Por Mario Rosales Betancourt (*)
Imagen ilustrativa: pexels.com
Si sólo hay un ventilador que puede salvar la vida a uno de dos enfermos de coronavirus, (uno, es un gran profesor universitario, de 65 años de edad, que por 40 años ha formado a valiosos profesionales útiles a la sociedad y que —de salvarse— podría seguir con su valiosa actividad por 15 años más; el otro, es un joven delincuente de 20 años, que ha cometido graves crímenes contra la sociedad y que —de sobrevivir— viviría 50 años más, los que pasaría o dañando a la sociedad o en la cárcel, de acuerdo a los criterios «bioéticos» del Consejo de Salubridad General, se tendría que asignar al segundo y dejar morir al primero.
El llamado triage, inicialmente significa la separación del trigo de la paja; pero en medicina es la clasificación de pacientes en situaciones de emergencia, privilegiando la posibilidad de supervivencia, dándole prioridad a unos —en este caso a los jóvenes, sobre los viejos, en particular si estos, como lo somos muchos de nosotros, estamos enfermos de diabetes, hipertensión o enfermedades coronarias—.
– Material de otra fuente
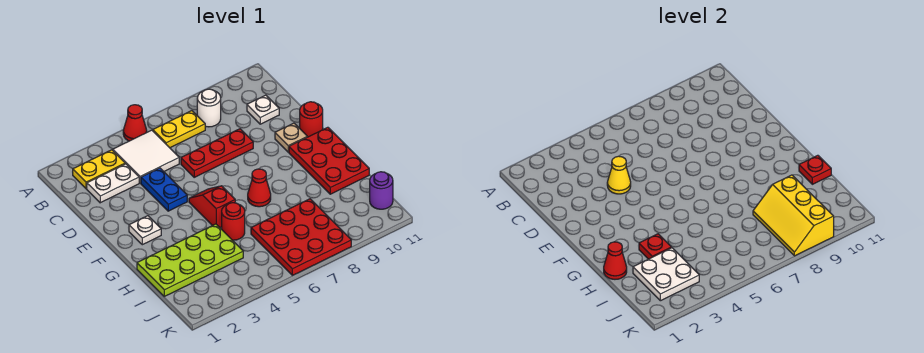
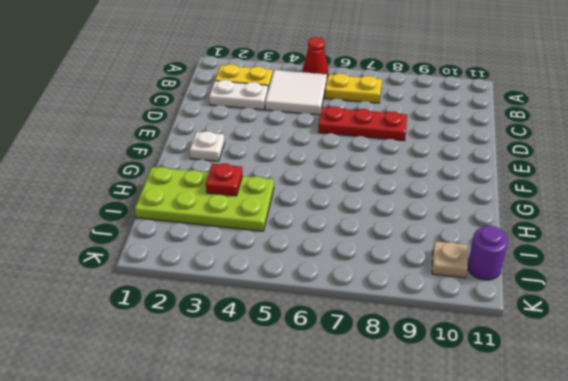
tan plate J10 level 1 -> tan plate E10 level 1
none -> white round brick B8 level 1
none -> white plate C10 level 1
none -> blue plate D4:E4 level 1

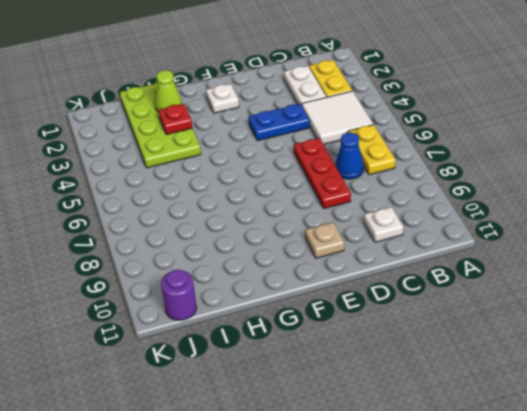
blue cone C7 level 1 -> none
lime cone H2 level 2 -> none
none -> red cone A5 level 1
none -> white round brick B8 level 1
none -> red round brick E11 level 1

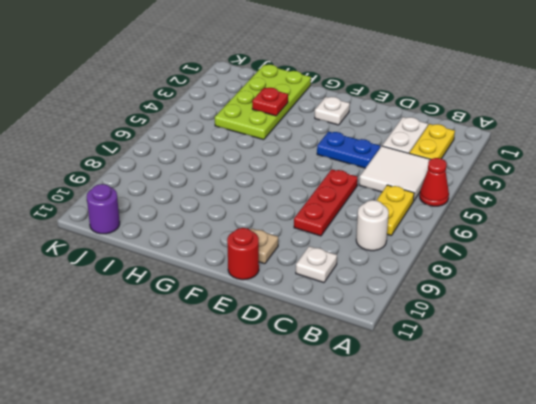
none -> red slope F5:G5 level 1 top G
none -> red plate F10:H11 level 1
none -> red cone G7 level 1

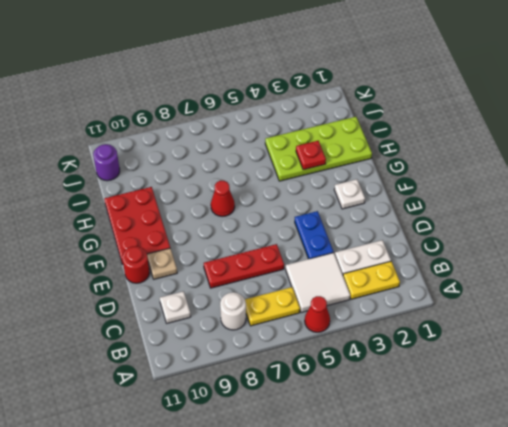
none -> red slope F5:G5 level 1 top G
none -> red round brick H5 level 1
none -> red plate I6:K8 level 1

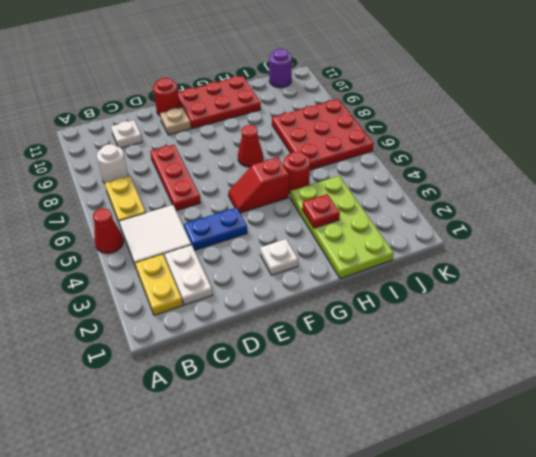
none -> yellow cone D4 level 2
none -> red cone H1 level 2
none -> red plate H11 level 2

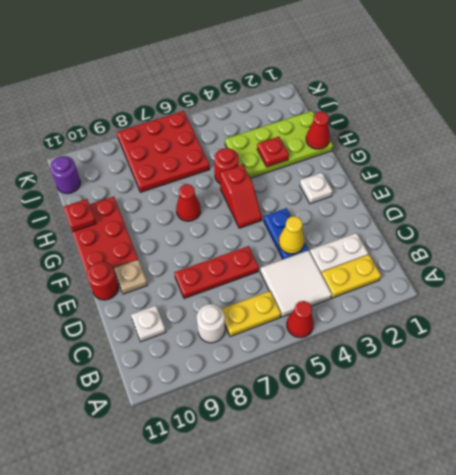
none -> white plate I2:J3 level 2
none -> yellow slope I8:K9 level 2 top 9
En primer lugar, ética y jurídicamente, no se debe en materia del principal derecho humano, el derecho a la vida, discriminar a personas por cualquier razón como género, raza o edad. Por ello, lo primero es que no se tenga que llegar al triage, pues —en el caso que nos ocupa— condenará a muerte a viejos, para salvar a jóvenes.
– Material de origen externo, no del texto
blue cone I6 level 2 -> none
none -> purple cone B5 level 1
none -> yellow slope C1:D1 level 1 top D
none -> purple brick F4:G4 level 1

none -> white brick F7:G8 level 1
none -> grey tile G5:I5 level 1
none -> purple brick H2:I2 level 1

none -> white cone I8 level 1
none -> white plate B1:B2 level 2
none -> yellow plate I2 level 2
Para ello se tienen que aplicar —como se hace en otras partes del mundo— medidas que hagan efectivo el aislamiento; en México, sólo son recomendaciones, sin sanciones, por su incumplimiento.
Lo que estamos viendo es que en general los mayores de 60 años, particularmente los que por nuestras enfermedades somos más vulnerables, sí estamos cumpliendo estrictamente con las recomendaciones; en cambio, vemos cómo muchos de los jóvenes, incluso familiares y alumnos, no las cumplen.
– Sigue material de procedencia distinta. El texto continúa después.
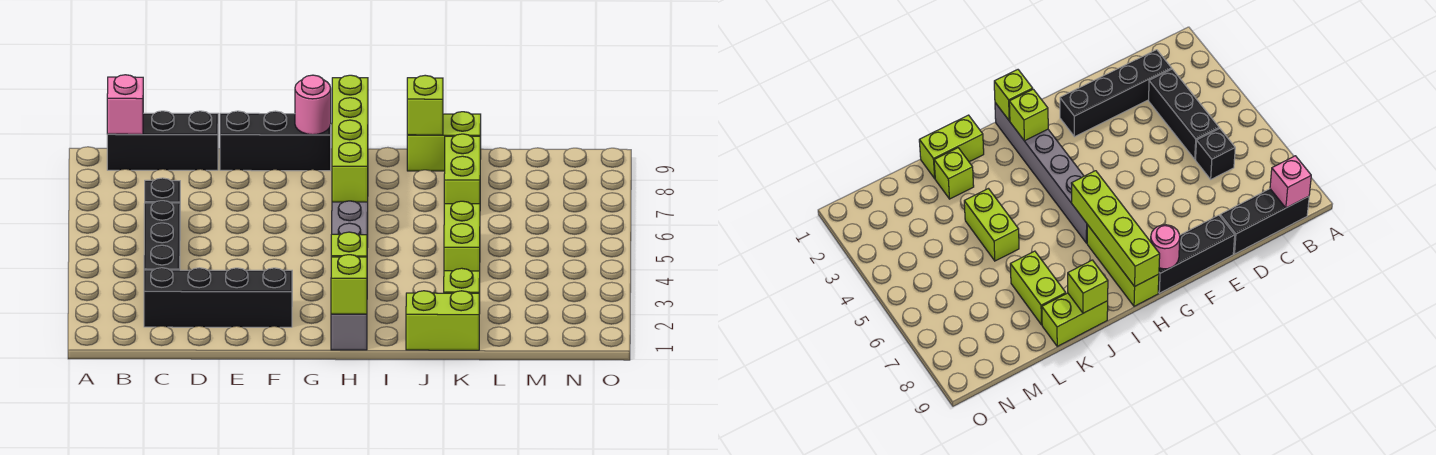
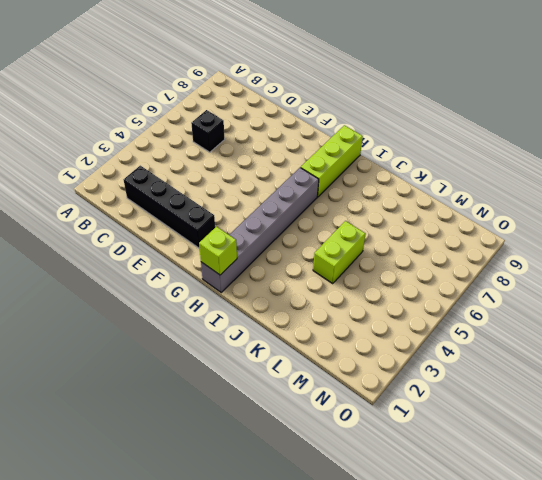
none -> black brick B9:D9 level 1
none -> black brick C3:C5 level 1
none -> black brick E9:G9 level 1

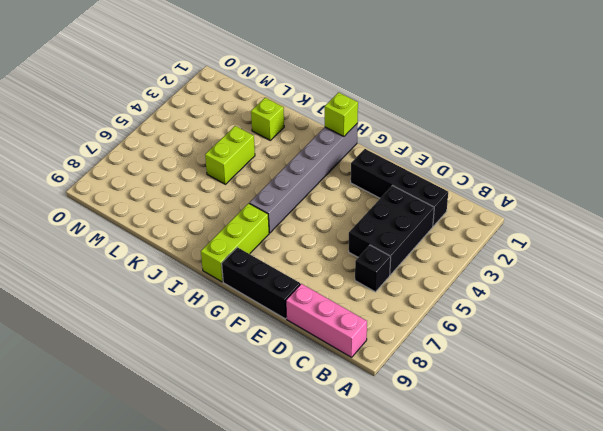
pink brick B9:D9 level 1 -> black brick B9:D9 level 1
black brick C3:D5 level 1 -> black brick C3:C5 level 1
none -> lime brick J1:K1 level 1
none -> lime brick J9:K9 level 1
none -> lime brick K7:K8 level 1

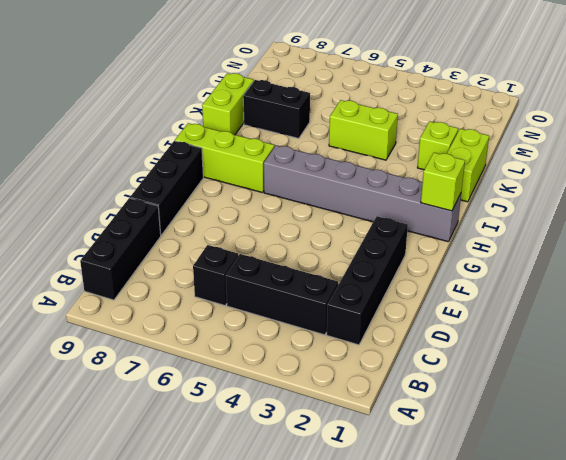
black brick K7:K8 level 1 -> lime brick K7:K8 level 1
none -> pink brick B9 level 2
none -> pink round brick G9 level 2
none -> lime brick H2 level 2

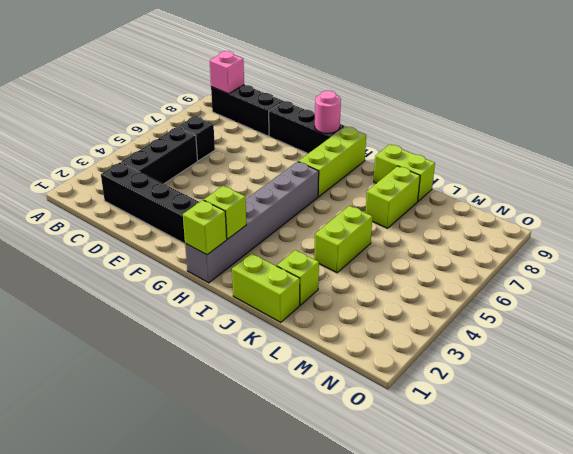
none -> lime brick H6:H9 level 2
none -> lime brick J9 level 2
Los hay, incluso, que están de vacaciones, siguen teniendo reuniones y fiestas o, por lo que sea, no están en sus casas. Estos jóvenes saben que si les da el Covid-19, en general, por su edad, pasará de forma benigna y de ser grave, tendrían prioridad para su atención.
Creemos que como lo vimos y vemos en otros países, estas deben ser medidas enérgicas y con sanciones, para quienes las incumplen.
Más vale una colorada que muchas descoloridas. Un aislamiento voluntario como el que tenemos es el peor de los escenarios porque produce daños económicos y sociales, y no evita los contagios.
También es importante que antes de que se tenga que llegar a esa terrible decisión —de que a falta de infraestructura hospitalaria, se nos condene a muerte a los viejos— se tomen medidas efectivas de prevención y protección para los viejos —y no sólo de palabra— como la de hacernos prioritariamente pruebas para que podamos estar más tiempo y mejor atendidos en nuestro aislamiento, que tendrá que ser mayor al del resto de la población.
¿Por que se debe valorar más lo que puede alguien hacer que lo que ya hizo otro ser humano, y por mucho tiempo? ¿Quién asegura que un joven no pueda morir, por un accidente o un crimen, poco después de haber sido tratado con éxito de coronavirus? ¿Y que el viejo al que se dejó morir, podría haber vivido más tiempo y haber hecho cosas muy valiosas para los demás?
Se puede entender si sólo es algo que se ve como estadística; pero cuando ya se trata de seres humanos concretos, es muy difícil decidir —como un emperador romano— quién vive y quién muere.
Por eso, lo mejor es tratar de que no se llegue a esto. Para ello se requiere que las medidas de aislamiento sean obligatorias, y que realmente existan medidas de protección efectivas, en favor de los más vulnerables: los adultos mayores.